WORK INSTRUCTION 1:
Answer these questions using the piece on the 1928 film The Wind:
(a) What is the name of the Turner Classic Movies program that aired the film?
(b) Who wrote the novel whose rights Lillian Gish bought?
(c) How many plane engines did Sjostrom line up to create the wind?
WORK INSTRUCTION 2: Copy the stretch of the piece on the 1928 film The Wind from "I don’t know" through "the sand out!", keeping every word and mark unchanged.
WORK INSTRUCTION 3: Write what comes next in the piece on the 1928 film The Wind, starting after its final sentence.

TEXT UNDER STUDY:
________________
I don’t seek out silent films as a rule but I do watch them if the plot sounds interesting to me.  On Sunday nights, Turner Classic Movies presents “Silent Sundays” featuring  one silent film with before and after anecdotes about the production.   It is from this program a year or two ago that I watched 1928’s, The Wind, and  I have since watched it twice more.

Movie poster 1 The Wind

Why do I enjoy this film as much as I do?  The acting, of course, is very good: Lillian Gish, Lars Hanson, Montagu Love, William Orlamond, Dorothy Cumming, Edward Earle.  The director: Sweden’s Victor Sjostrom(who in later years starred in Ingmar Bergman’s film, Wild Strawberries.) knew how to pace this story and to get the proper emotions from his actors.   The technical effects, for 1928 standards are very good, too: there’s the wind, an almost supernatural  character in this tale, the Native American legend about a ghost horse and its images, and the cyclone that interrupts a town dance.  The plot: 1 female who meets 3 males who have romance on their minds as there aren’t a lot of women in their area of Texas, circa 1880..  These meetings will lead to misunderstandings, hurt feelings, outright lying, broken hearts, lust,murder, and finally, forgiveness and love ruling at the film’s end.

Lillian Gish, the star of this film, had a lot of control by the mid-twenties and had a lot of say as to what kinds of movies she would act in.  She often said who would direct, co-star, write the screenplays, etc.  I don’t think many women actresses in today’s Hollywood have that much control, ironically.  Gish had bought the rights to the popular novel, The Wind, written by Dorothy Scarborough.  She got the greenlight to make the film, from Irving Thalberg, MGM’s Head of Production.  Gish hired Frances Marion-one of the best screenwriters at that time in Hollywood, to write the script.  Gish hired Swedish director Victor Sjostrom to direct her, as he had done in their excellent collaboration for The Scarlet Letter, and she also got for her main leading man, the handsome Swedish actor, Lars Hanson, who had also co-starred with Gish in The Scarlet Letter(this 1926 film version of Nathaniel Hawthorne’s book is still considered to be the best film version in existance!)

Lovely Lillian Gish, the star of The Wind, as Letty

Lovely Lillian Gish, the star of The Wind, as Letty

 

The handsome Swedish actor, Lars Hanson as Lige, the film's hero

The handsome Swedish actor, Lars Hanson as Lige, the film’s hero

I don’t know if Gish or Sjostrom lobbied to make the film in West Texas, but the Bakersfield, California and Mojave Desert locations fit the setting and mood of the film just fine.  Sjostrom, in order to show the wind and it’s power, and it’s constant tenacity, lined up 8 plane engines with attached propellers to constantly blow  and sulphur pots were kept burning to represent the effects of sandstorms.  Cast and crew had to wear goggles to keep their eyes protected, and lots of scarves and/or handkerchiefs wrapped around their mouths to keep the sand out!
________________
DATA PROVIDED:
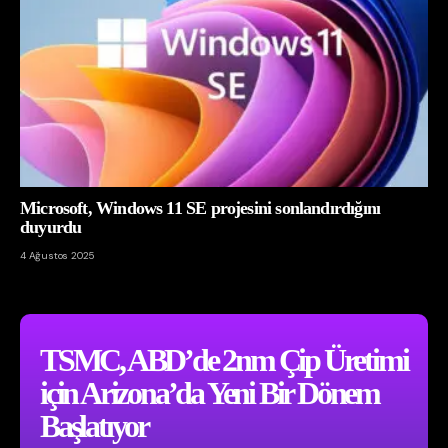
Microsoft, Windows 11 SE projesini sonlandırdığını
duyurdu
4 Ağustos 2025
TSMC, ABD’de 2nm Çip Üretimi
için Arizona’da Yeni Bir Dönem
Başlatıyor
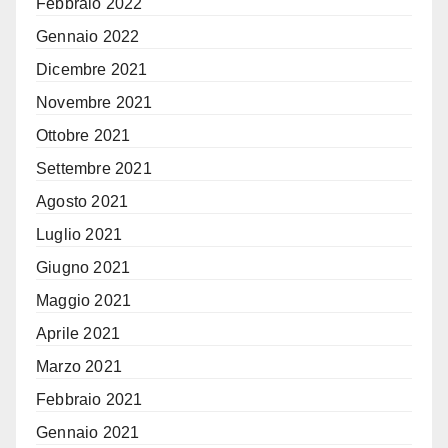
Febbraio 2022
Gennaio 2022
Dicembre 2021
Novembre 2021
Ottobre 2021
Settembre 2021
Agosto 2021
Luglio 2021
Giugno 2021
Maggio 2021
Aprile 2021
Marzo 2021
Febbraio 2021
Gennaio 2021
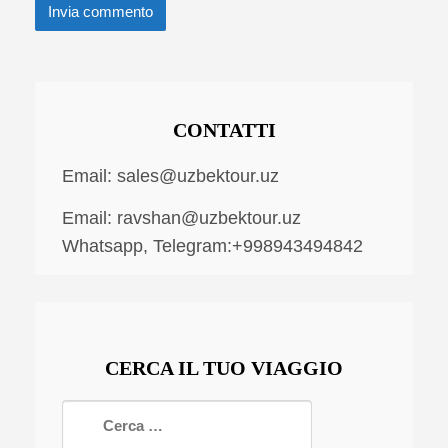
CONTATTI
Email:
sales@uzbektour.uz
Email:
ravshan@uzbektour.uz
Whatsapp, Telegram:+998943494842
CERCA IL TUO VIAGGIO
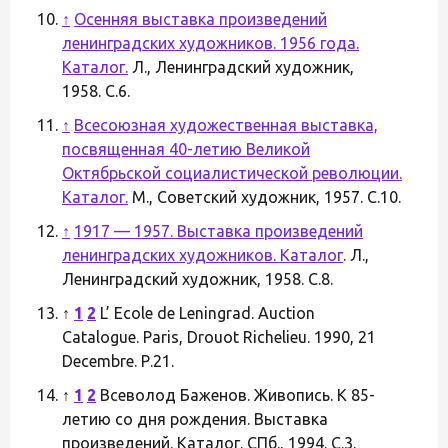
↑
Осенняя выставка произведений
ленинградских художников. 1956 года.
Каталог.
Л., Ленинградский художник,
1958. С.6.
↑
Всесоюзная художественная выставка,
посвященная 40-летию Великой
Октябрьской социалистической революции.
Каталог.
М., Советский художник, 1957. С.10.
↑
1917 — 1957. Выставка произведений
ленинградских художников. Каталог
. Л.,
Ленинградский художник, 1958. С.8.
↑
1
2
L’ Ecole de Leningrad. Auction
Catalogue. Paris, Drouot Richelieu. 1990, 21
Decembre. Р.21.
↑
1
2
Всеволод Баженов. Живопись. К 85-
летию со дня рождения. Выставка
произведений. Каталог. СПб., 1994. С.3.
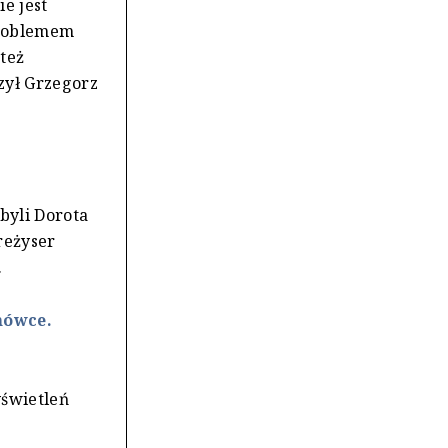
e jest
Problemem
 też
zył Grzegorz
byli Dorota
 reżyser
.
mówce.
yświetleń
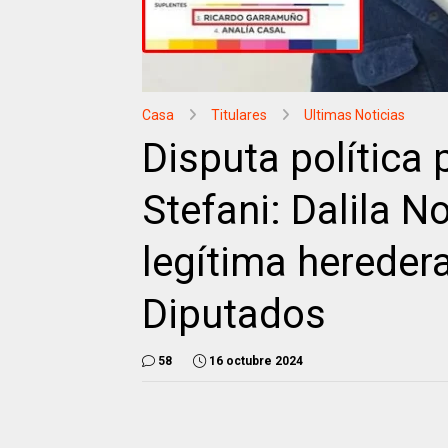
Casa
Titulares
Ultimas Noticias
Disputa política 
Stefani: Dalila N
legítima hereder
Diputados
58
16 octubre 2024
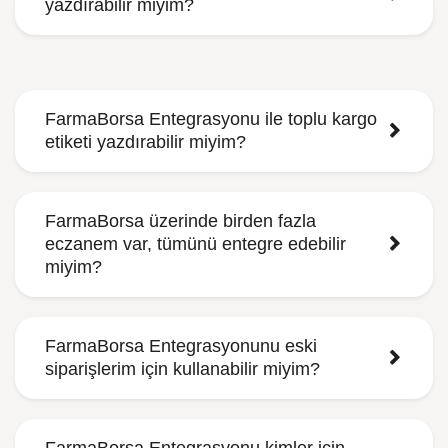
yazdırabilir miyim?
FarmaBorsa Entegrasyonu ile toplu kargo
etiketi yazdırabilir miyim?
FarmaBorsa üzerinde birden fazla
eczanem var, tümünü entegre edebilir
miyim?
FarmaBorsa Entegrasyonunu eski
siparişlerim için kullanabilir miyim?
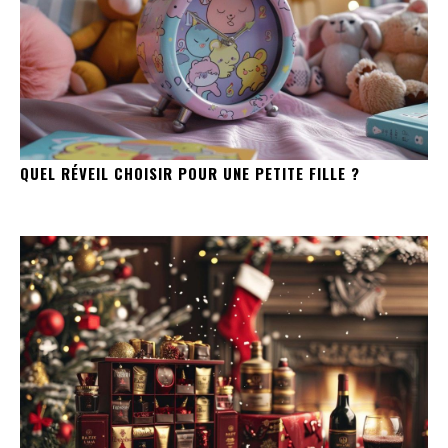
QUEL RÉVEIL CHOISIR POUR UNE PETITE FILLE ?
________________
RESPONSE BOX 1:
(a) "Silent Sundays"
(b) Dorothy Scarborough
(c) 8

RESPONSE BOX 2:
I don’t know if Gish or Sjostrom lobbied to make the film in West Texas, but the Bakersfield, California and Mojave Desert locations fit the setting and mood of the film just fine.  Sjostrom, in order to show the wind and it’s power, and it’s constant tenacity, lined up 8 plane engines with attached propellers to constantly blow  and sulphur pots were kept burning to represent the effects of sandstorms.  Cast and crew had to wear goggles to keep their eyes protected, and lots of scarves and/or handkerchiefs wrapped around their mouths to keep the sand out!

RESPONSE BOX 3:
Gish is excellent as Letty, traveling alone by train in the film’s opening scenes.  She is a Virginian, having been invited by her cousin, who’s family raised her, to come to West Texas to live with him and his wife and 3 children.  On the train, Letty meets fellow traveler, Wirt Roddy(Montagu Love), a cattle buyer/seller from Fort Worth.  He is a gentleman towards Letty, and keeps her company on the trip.  He also ominously warns her about the wind in this part of the country, as it can drive people, especially women, out of their minds.

Letty meets Wirt Roddy, Cattle Salesman, on the train

Letty meets Wirt Roddy, Cattle Salesman, on the train

At the train depot, Letty’s cousin, Beverly(I know, weird name for a man!) has sent two friends to fetch Letty and drive her to the ranch.  These friends are Lige(Lars Hanson) and Sourdough(William Orlamond), well-meaning but awkward cowboys.  The two men see Letty and decide to see who can shoot out a distant kerosene lamp, the winner getting to sit next to Letty in the wagon.  Letty is not amused by these two, and is disappointed that Mr. Roddy can’t take her to the ranch.  Roddy promises her that he’ll be in town for a while due to business, and not to worry, he’ll probably see her again before he has to leave.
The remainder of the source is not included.